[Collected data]
* * *

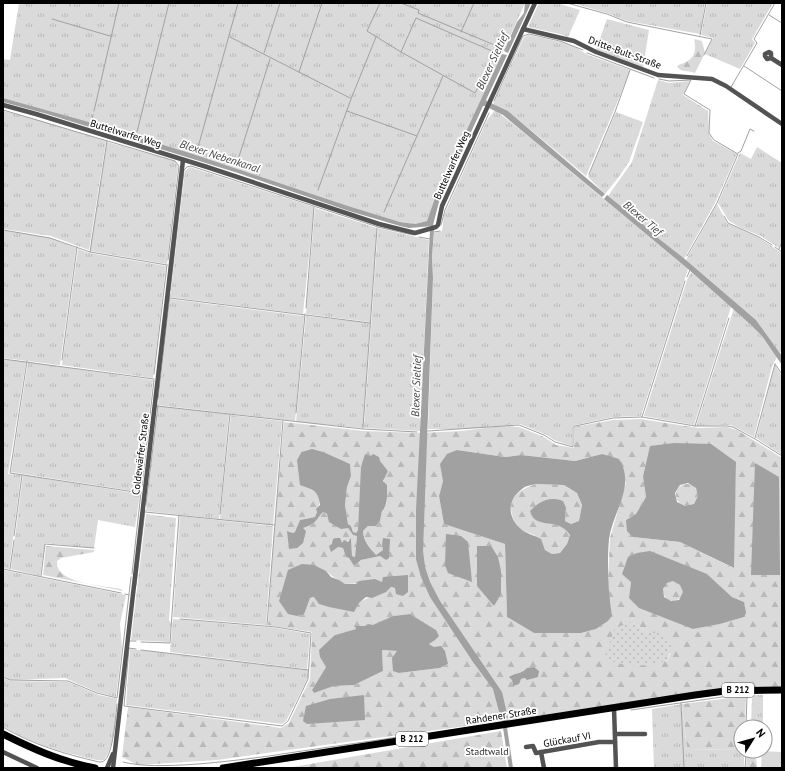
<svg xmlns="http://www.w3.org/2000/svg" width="785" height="771" viewBox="0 0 785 771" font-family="'PT Sans',sans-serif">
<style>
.grass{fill:url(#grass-tufts)}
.forest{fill:url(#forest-firs);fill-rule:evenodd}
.garden{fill:url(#garden-dots)}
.pitch{fill:#dadada}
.water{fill:#a1a1a1;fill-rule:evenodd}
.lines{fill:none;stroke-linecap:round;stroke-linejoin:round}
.stream{stroke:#a1a1a1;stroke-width:1}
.canal{stroke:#a1a1a1;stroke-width:4}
.minor{stroke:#535353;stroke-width:4.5}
.primary{stroke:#000;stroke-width:7}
.labels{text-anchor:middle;stroke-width:3.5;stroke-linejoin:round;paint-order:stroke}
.shield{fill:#fff;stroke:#4c4c4c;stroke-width:1}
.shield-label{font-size:9px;font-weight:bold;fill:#000}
.street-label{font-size:10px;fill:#000;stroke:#fff}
.park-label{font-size:10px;fill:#313131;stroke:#fff}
.water-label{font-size:11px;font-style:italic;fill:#424242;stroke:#fff}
</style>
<defs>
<pattern id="grass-tufts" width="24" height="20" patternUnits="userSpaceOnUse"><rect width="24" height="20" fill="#dadada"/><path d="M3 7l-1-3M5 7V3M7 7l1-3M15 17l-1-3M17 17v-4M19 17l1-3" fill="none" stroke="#b9b9b9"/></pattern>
<pattern id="forest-firs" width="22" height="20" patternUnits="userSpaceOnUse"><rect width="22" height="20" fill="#dadada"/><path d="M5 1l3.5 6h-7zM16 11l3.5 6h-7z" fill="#b9b9b9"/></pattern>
<pattern id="garden-dots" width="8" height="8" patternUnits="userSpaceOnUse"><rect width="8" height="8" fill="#dadada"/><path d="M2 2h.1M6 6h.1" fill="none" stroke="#b9b9b9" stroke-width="1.8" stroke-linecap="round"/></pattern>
</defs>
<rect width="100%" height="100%" fill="#fff"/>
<g class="grass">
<path d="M19,3H525L427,221L415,224L400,222L345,205L193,154L89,122L3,98V59L10,60Z"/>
<path d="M539,3H557L580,10L568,37L560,34L528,27Z"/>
<path d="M573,3H705L700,34L627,21L607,13Z"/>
<path d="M707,3H773L752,39L755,43L740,69L705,54L713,38L701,35Z"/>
<path d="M607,19L649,30L643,68L596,50Z"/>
<path d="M529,35L561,42L575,47L588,55L630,70L617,103L586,176L508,111L493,104L524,37Z"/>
<path d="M658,80L669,83L690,81L683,95L708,111L709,134L713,141L737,154L715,203L684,259L658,238L653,231L650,230L608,196L632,162Z"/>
<path d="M495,110L532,139L688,269L641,416L613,417L575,425L572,427V446L554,440L547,435L520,424L464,429H428L433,278L432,257L434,233L442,231L444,215L487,120Z"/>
<path d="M3,111L32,118L106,141L89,250L51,236L3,229Z"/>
<path d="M616,112L643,122L629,162L618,178L605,194L588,177Z"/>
<path d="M107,142L175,161L178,166L167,264L90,251Z"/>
<path d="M757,147L782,163V241L779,248L761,236L741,228L729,221L718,203L740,153L751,159Z"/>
<path d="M190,167L314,207L303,314L170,297L185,171Z"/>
<path d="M717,204L727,223L758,237L782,253V350L780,353L756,320L686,260Z"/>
<path d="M315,208L377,228L370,322L306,314Z"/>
<path d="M378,228L429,240L420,431L364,428Z"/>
<path d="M3,230L50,238L76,248L60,365L3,358Z"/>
<path d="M78,249L89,253L166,266L153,378L62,365Z"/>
<path d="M691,272L731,307L694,425L644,416L687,280Z"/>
<path d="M170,299L304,316L295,421L158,405Z"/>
<path d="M734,308L762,336L777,357L772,366L754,437L731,425L696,426Z"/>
<path d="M306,316L370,323L363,428L296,422Z"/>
<path d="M3,359L26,362L8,474L21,475L9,569L3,568Z"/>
<path d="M28,362L153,380L140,492L11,472Z"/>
<path d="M775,365L782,376V455L756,438Z"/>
<path d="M158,406L229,414L219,519L146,511Z"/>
<path d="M231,415L282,421L273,525L220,519Z"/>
<path d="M23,475L140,494L135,527L98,520L94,548L45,543L40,576L11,569Z"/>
<path d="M146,514L176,518L169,620L171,623L169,642L131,640Z"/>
<path d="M180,516L273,526L266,625L173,617Z"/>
<path d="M3,570L126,595L120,624L122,648L116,697L97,692L65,678L10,680L3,676Z"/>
<path d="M173,619L276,628L310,634L307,669L170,652Z"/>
<path d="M130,649L308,670V678L286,721L282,724L126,705Z"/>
<path d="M3,678L10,681L68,682L99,695L117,699C115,718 116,743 104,760C96,761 88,758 80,756C53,750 27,741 3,726Z"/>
<path d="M752,695H763V727H751Z"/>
<path d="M682,704L687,749L741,750V751H744V768H654L652,709Z"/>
</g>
<g class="forest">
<path d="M694,39L702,41L705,53L695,73C689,70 680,73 677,66C680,64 682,64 686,62C696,57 696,48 694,39Z"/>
<path d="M641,419L698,428L727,427L737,430L782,458V688L657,698L489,723L339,743L217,760L138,765L122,757L128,707L281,728L289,723L310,679L312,632L268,625L274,534L284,422L364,431L420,433L461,431L501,426L519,427L544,437L556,445L574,448V427L613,420ZM457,450L505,457L521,455L575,461L602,454L626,482L610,538L608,581L609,600L612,616L608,621L596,629L581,633H534L507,617L505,544L444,524L439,496L443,481ZM365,454C375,457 381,463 388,471C386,474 384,476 384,480C382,489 392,503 382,511L380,521L376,526H368L363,531C363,541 370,547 376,555L383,550L382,545L386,560L380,556L361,560L354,566L349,558L346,557L343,548L338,547L351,539L352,556L355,557L357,536L353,535L348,528L323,512C316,521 315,524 303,528L289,549L288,531L293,533L296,532L300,520L315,517C319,507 322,500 315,490L337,459L350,464L351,476L347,487L345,505L348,524L351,526L353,532L356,533L358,530ZM736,462L733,568L680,542L633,537L626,520L636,514L646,497L643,477ZM326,571C332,577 338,579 345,584L382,582L408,592L391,587C381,597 369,595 359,603L315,597L310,598ZM707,574L732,597L744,602V617L720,624L693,629L629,598L631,582ZM410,614L436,630L429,644L434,647L448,664L440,668L399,673L397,651L382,650L383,671L354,685L334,686L314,693L312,690L326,667L335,635L356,629V626H373L393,616ZM632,622L649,633L670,654L668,659L666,661ZM523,672L525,678L521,679L513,685L511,675Z"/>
<circle cx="687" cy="495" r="11"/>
<path d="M536,484L564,485L577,493L582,505L579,521L571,524L565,521L566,508L545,523C557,525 563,524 570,535L567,544L560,553L552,554L545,550C543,544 538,537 534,535C530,533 525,532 522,530C517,526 513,520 512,514C507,496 522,489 536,484Z"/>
<path d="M46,546L94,550V552L61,558L57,561C57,563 57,566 58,568C64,584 106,586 121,589L123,591L43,575Z"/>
<circle cx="673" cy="591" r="10"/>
<path d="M746,696L745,727H741V750L687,749L682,704Z"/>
<path d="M501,731L507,768H287Z"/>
<path d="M751,751C756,756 757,761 757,768H746L747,753Z"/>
</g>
<path class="garden" d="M632,622L649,633H660L672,640L668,659C665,662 661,662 657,663C637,668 623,665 604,659L615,628Z"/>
<path class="pitch" d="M762,751L782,752V768H761Z"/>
<g class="water">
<path d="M525,3H531L508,53L504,51L517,22L524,13Z"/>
<path d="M502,54L507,55L486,100L488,102L486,106H483L439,202L434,221L433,226L409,228L400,226L349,211L238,173L47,114L3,102V98L89,122L193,154L345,205L400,222L415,224L427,221L434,201Z"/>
<path d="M491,103L508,111L605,194L602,197L503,115L489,108Z"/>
<path d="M607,195L650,230L659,236L658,238L686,260L756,320L782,356V365L762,336L750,324L688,269L604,199Z"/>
<path d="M430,230H434L432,257L433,278L423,551L425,567L430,582L440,601L502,692L508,718L501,719L493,689L473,662L430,597L421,577L416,559V510Z"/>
<path d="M674,443L711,444L736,462L734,568L680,542L633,537L627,531L626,520L636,514L646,497L643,477L650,446ZM688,483L696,488L698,496L694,504L685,506L677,502L675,493L680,485Z"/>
<path d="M312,449L323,452L350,464L351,476L347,487L345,505L348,524L351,526L353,532L356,533L358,530L361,467L365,454L371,456L373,454L379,457L380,461L388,471L383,481L387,485C387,493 388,506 382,511L380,521L376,526H368L363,531C363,541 370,548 376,555L383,550L382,545L383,538L390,539L389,558L386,560L380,556L361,560L354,566L349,558L346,557L343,548L338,547L331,552L329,546L332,544L333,539L336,538H340L342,543L344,540L348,542L351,538L352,556L355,557L357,536L353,535L348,528L341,529L329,522L327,514L323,512C315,521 316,524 303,528L306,531L303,543L297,548L289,549L287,531L293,533L295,532L300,520L315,517L317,512L316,509L320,505C318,490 314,490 300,485L297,460L302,452Z"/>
<path d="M457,450L505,457L521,455L575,461L602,454L619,459C636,486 613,511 609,539C607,563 608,592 612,616L608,621L596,629L581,633H534L507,617L505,544L444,524L439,496L443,481L440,464L447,454ZM536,484L564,485L577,493L582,505L579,521L571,524L565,521L566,508L563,501C549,496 540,501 530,511C535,531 558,516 570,535L567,544L560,553L552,554L545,550L541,539C535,535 526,534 521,529C507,517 507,500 522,489C525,486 532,485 536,484Z"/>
<path d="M755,463L779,477L780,575H751Z"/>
<path d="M446,534L461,536L468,542L472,582L448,573L445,565Z"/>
<path d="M477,546H491L498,557L501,571V594L494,606L477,586Z"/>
<path d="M650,551L707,574L732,597L744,602L746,613L744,617L720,624L693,629L639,608L629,598L631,582L622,574L628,557L637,553ZM673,581L680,585L683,592L679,600L671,601L664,597L663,589L667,583Z"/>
<path d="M302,564L314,565L326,571L331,577L339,580L345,584H356L359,581L375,579L382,582L383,577L408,575V592L403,596L396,594L395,588L391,587L386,592L372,598L366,597L359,603L354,612L329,607L319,604L314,597L310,598L304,614L297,616L288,614L279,601L288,570Z"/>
<path d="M410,614L436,630L439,636L435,640L429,644L434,647L441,646L445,651L448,664L440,668L399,673L393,671L392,658L397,651L382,650L383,671L354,685L334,686L314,693L312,690L326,667L320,657L319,650L335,635L356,629L355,626H365L368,624L373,625L393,616Z"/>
<path d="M534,667L539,671L538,677L527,680L525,678L521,679L519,684L513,686L512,680L509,677C515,672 521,675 527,668Z"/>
<path d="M364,695L365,720L307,724L303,721L306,706L330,699Z"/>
</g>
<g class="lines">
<g class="stream">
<path d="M380,3L367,31L401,52L475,93L497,53"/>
<path d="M401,3L419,10L418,13L504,49"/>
<path d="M567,3L607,14L627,22L712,39L704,55"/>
<path d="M27,4V3"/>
<path d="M70,6V3"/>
<path d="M769,15L782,23"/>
<path d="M52,19L110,36"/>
<path d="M461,32L474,3"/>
<path d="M700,35L706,3"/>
<path d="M230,37L350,98"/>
<path d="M401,52L416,18L501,55"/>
<path d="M264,53L280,3"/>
<path d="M587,53L654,78"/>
<path d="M744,66L782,91"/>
<path d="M299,72L322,3"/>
<path d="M659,79L669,81L691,80L684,94L710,110L709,133L714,140L738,154L717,203L687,256"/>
<path d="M731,87L757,43L754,39L775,3"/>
<path d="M494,101L523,36L529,34L560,41L583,50"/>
<path d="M3,110L175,161L179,166L168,260"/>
<path d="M94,111L119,3"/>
<path d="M347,111L417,136"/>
<path d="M92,118L93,115"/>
<path d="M137,132L169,3"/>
<path d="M197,151L238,3"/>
<path d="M738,153L741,151L750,129L754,131"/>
<path d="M237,163L270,59"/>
<path d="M589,174L615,112L630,70"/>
<path d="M318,190L351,99L376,37"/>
<path d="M384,212L443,76"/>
<path d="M724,216L728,223L759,237L772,245"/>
<path d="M441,225L445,210L489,113"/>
<path d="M3,230L50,238L90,252L167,265"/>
<path d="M434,232L440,231"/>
<path d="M419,237L430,239"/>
<path d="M775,247L782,252"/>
<path d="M779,249L782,242"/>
<path d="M90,252L107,141"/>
<path d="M687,277L690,270"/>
<path d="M170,291L184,170L187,167L191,166L378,227L413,235"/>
<path d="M170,298L370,323"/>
<path d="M306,308L314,207"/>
<path d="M3,359L154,379"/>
<path d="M62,360L77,247"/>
<path d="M27,361L10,473L141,493"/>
<path d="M775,364L782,374"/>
<path d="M154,374L167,265"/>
<path d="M158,399L170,294"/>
<path d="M157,406L363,429L417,432"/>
<path d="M296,413L305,314"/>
<path d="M642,417L685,281"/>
<path d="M695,426L729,318"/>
<path d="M363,428L377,228"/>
<path d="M428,431L519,425L544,435L555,442L573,447V427L575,426L613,418L642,417L695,426H727L733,427L755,439L782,456"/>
<path d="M755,438L775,364"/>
<path d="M142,486L154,380"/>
<path d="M146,505L158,405"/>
<path d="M145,512L274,525"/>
<path d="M220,514L230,414"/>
<path d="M14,536L22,475"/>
<path d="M3,569L121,593"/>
<path d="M10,569L14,540"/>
<path d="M132,574L141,492"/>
<path d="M41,576L45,544L94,548"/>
<path d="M136,585L145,510"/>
<path d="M125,594L129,595"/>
<path d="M267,625L283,421"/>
<path d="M130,641H136"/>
<path d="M141,642L170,643L179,515"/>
<path d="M136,649L129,648L124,706L282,726L288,721L308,679L311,633L276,627L180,619"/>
<path d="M141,650L308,670"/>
<path d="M3,677L10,680L68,681L97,693L117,698L131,577"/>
<path d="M681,703L684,768"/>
<path d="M631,710L722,697L747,696L746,727"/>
<path d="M3,727C33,745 65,754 99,762C102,762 103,762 105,760C113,753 116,715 117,704"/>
<path d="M123,762C156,771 232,761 269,756C314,749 359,743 405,736"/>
<path d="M745,768L746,755"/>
</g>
<path class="canal" d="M503,714L511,768"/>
<g class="minor">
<path d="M523,29L574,41L596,52L658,75L712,79L726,86L782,124"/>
<path d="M771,58V53L769,52L765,54V56L767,59L771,58L782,65"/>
<path d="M3,105L36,114L207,167L379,224L415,233L436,227L438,225L442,206L535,3"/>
<path d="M614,708L616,768"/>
<path d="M615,734H645"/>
<path d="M526,747L533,746L536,753L599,742H615"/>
<path d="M3,752L37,768"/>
<path d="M541,752L544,768"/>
<path d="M107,768L113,754"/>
<path d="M113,768L183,160"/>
</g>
<g class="primary">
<path d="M3,734C33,749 62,762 95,768"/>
<path d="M223,768L695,695L725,691L782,690"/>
</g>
</g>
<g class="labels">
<g class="shield">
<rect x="722" y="683" width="32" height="14" rx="3"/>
<rect x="396" y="732" width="32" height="14" rx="3"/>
</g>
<g class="shield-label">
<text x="738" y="693">B 212</text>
<text x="412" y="742">B 212</text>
</g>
<g class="street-label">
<text transform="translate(625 52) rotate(20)" y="4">Dritte-Bult-Straße</text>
<text transform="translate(126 133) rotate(17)" y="4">Buttelwarfer Weg</text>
<text transform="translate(451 165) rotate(-66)" y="4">Buttelwarfer Weg</text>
<text transform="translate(140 454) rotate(-83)" y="4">Coldewärfer Straße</text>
<text transform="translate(501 715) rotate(-9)" y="4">Rahdener Straße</text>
<text transform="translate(567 739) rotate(-10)" y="4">Glückauf VI</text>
</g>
<g class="park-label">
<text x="487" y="755">Stadtwald</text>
</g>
<g class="water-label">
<text transform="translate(492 61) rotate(-65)" y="4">Blexer Sieltief</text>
<text transform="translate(220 156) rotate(18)" y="4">Blexer Nebenkanal</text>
<text transform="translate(643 218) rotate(40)" y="4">Blexer Tief</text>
<text transform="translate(416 386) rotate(-88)" y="4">Blexer Sieltief</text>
</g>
</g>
<rect width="785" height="771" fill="none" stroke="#000000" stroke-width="8"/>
<g transform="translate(753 739) rotate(53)"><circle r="19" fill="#ffffff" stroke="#999999"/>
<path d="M0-3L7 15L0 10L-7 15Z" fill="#000000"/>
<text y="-6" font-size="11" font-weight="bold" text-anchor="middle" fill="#000000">N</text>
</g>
</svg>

* * *

What this task involves => How many of the lines above include the string "rule"? Answer with the number only.

Result below => 2